- [Problem details] Of all the lines below, return only those starting with the line holding "pinky pip: (171, 202)" and going on through the line holding "index dip: (285, 212)", exactly as written.
━━ Input for this task ━━
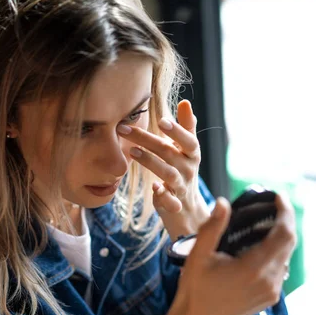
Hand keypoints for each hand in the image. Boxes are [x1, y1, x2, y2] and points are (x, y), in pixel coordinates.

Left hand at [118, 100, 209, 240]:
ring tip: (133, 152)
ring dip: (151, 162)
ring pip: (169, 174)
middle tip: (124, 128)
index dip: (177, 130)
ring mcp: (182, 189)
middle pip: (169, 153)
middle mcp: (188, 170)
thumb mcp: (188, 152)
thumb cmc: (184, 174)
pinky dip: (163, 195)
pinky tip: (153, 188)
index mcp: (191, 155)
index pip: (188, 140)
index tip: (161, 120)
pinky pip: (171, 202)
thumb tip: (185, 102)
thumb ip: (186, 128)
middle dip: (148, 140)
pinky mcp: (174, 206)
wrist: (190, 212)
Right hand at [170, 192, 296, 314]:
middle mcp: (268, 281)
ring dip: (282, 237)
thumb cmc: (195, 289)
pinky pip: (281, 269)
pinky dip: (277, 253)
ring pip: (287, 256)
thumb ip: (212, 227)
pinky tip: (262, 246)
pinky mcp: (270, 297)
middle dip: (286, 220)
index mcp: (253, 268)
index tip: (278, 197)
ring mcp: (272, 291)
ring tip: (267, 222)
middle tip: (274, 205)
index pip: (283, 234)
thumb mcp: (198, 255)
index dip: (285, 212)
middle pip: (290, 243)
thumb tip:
━━━
- [Solution to the problem]
pinky pip: (171, 202)
thumb tip: (185, 102)
thumb ip: (186, 128)
middle dip: (148, 140)
pinky mcp: (174, 206)
wrist: (190, 212)
Right hand at [170, 192, 296, 314]:
middle mcp: (268, 281)
ring dip: (282, 237)
thumb cmc: (195, 289)
pinky pip: (281, 269)
pinky dip: (277, 253)
ring pip: (287, 256)
thumb ip: (212, 227)
pinky tip: (262, 246)
pinky mcp: (270, 297)
middle dip: (286, 220)
index mcp: (253, 268)
index tip: (278, 197)
ring mcp: (272, 291)
ring tip: (267, 222)
middle tip: (274, 205)
index pip: (283, 234)
thumb mcp: (198, 255)
index dip: (285, 212)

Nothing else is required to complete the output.